Il rilancio di Siri in chiave generativa sta spingendo Apple verso una collaborazione infrastrutturale senza precedenti. Secondo recenti report di The Information, la società di Cupertino starebbe valutando di affidare a Google la gestione e l'archiviazione di una parte consistente dei dati legati alla nuova versione dell'assistente vocale, basata sui modelli linguistici Gemini.
Sebbene l'accordo per l'integrazione dei modelli Gemini sia noto dallo scorso gennaio, i nuovi dettagli suggeriscono un coinvolgimento di Google molto più profondo. Apple avrebbe richiesto al colosso di Mountain View di configurare specifici server che soddisfino i rigidi standard di Information Assurance e privacy di Cupertino. L'obiettivo è supportare le funzionalità avanzate di Apple Intelligence garantendo al contempo la protezione dei dati che l'azienda considera un pilastro del proprio brand.

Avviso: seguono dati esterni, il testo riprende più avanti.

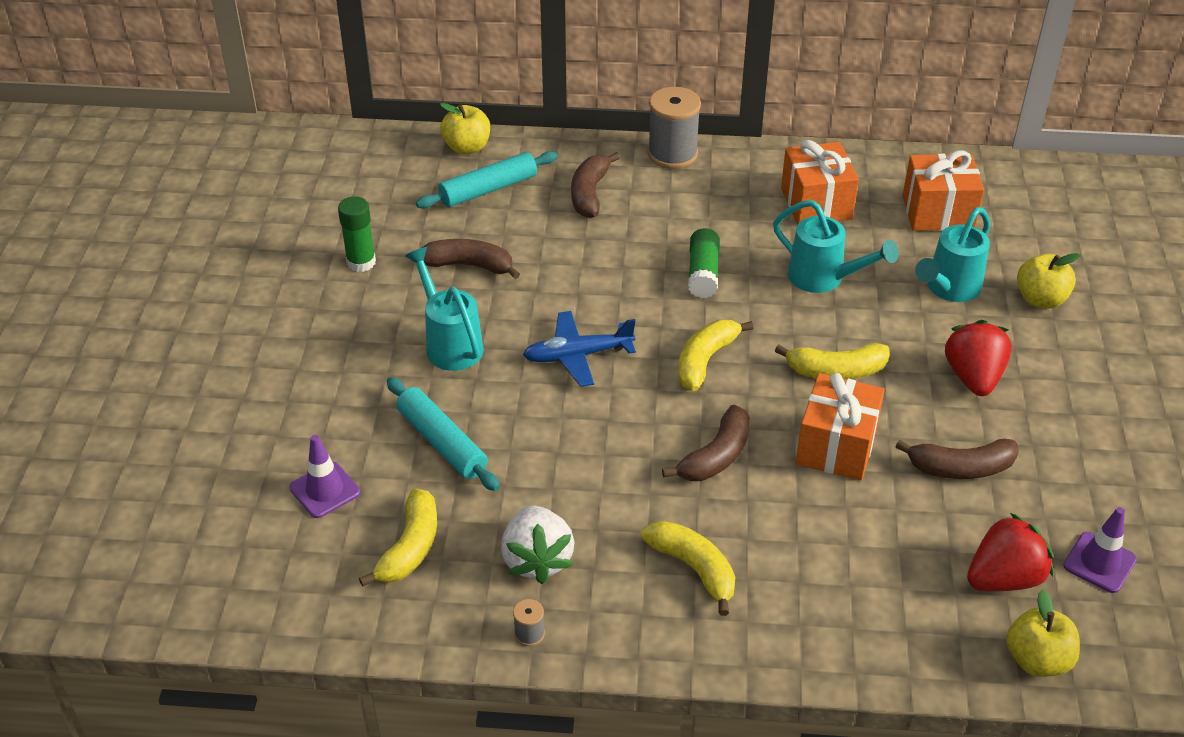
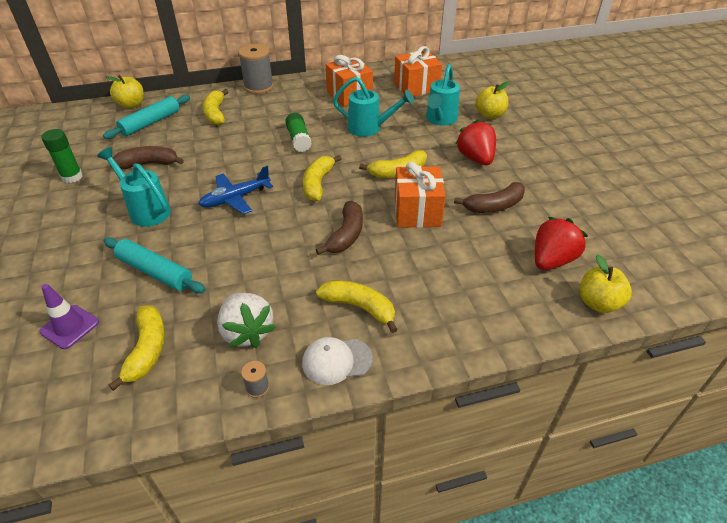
camera: 20 degrees left, 0 degrees up
brown banana [571,152,620,218] -> yellow banana [203,89,229,125]
purple traffic cone [1063,507,1137,593] -> none
none -> white cap [302,337,373,385]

Il ricorso ai data center di terze parti evidenzia la complessità tecnologica richiesta dall'AI generativa su larga scala. Tradizionalmente, Apple ha adottato una strategia conservativa sugli investimenti infrastrutturali rispetto a competitor come Amazon, Microsoft e Google.
Attualmente, l’azienda gestisce le operazioni cloud più sensibili tramite il proprio Private Cloud Compute (PCC). Tuttavia, nonostante l'estrema sicurezza del sistema — confermata dal rilascio del codice sorgente su GitHub e da generosi programmi di bug bounty — l'infrastruttura proprietaria potrebbe non essere sufficiente a sostenere il carico di una Siri completamente rinnovata e onnipresente.
I dati analizzati indicano che Apple utilizza attualmente solo il 10% della capacità del suo Private Cloud Compute. Questo margine suggerisce che l'azienda si trovi in una fase di transizione: da un lato la necessità di accelerare per colmare il divario con i leader dell'AI, dall'altro la volontà di non congestionare i propri server con task che Google può gestire in modo più efficiente e scalabile, a patto di operare entro i "recinti" di sicurezza imposti da Apple.
"L'alleanza tra Apple e Google per l'infrastruttura di Siri rappresenta una mossa di pragmatismo tecnologico. Apple riconosce che, per vincere la sfida dell'AI, non basta il miglior software; serve una potenza di calcolo che solo i grandi hyperscaler possiedono. Per Bysys, questo scenario conferma una tendenza B2B fondamentale: la sicurezza non risiede più solo nel possesso fisico dell'hardware, ma nella capacità di imporre protocolli di crittografia e privacy granulari su infrastrutture terze. È il trionfo del modello Hybrid Cloud, dove la sovranità del dato è garantita dal software, indipendentemente dal data center sottostante."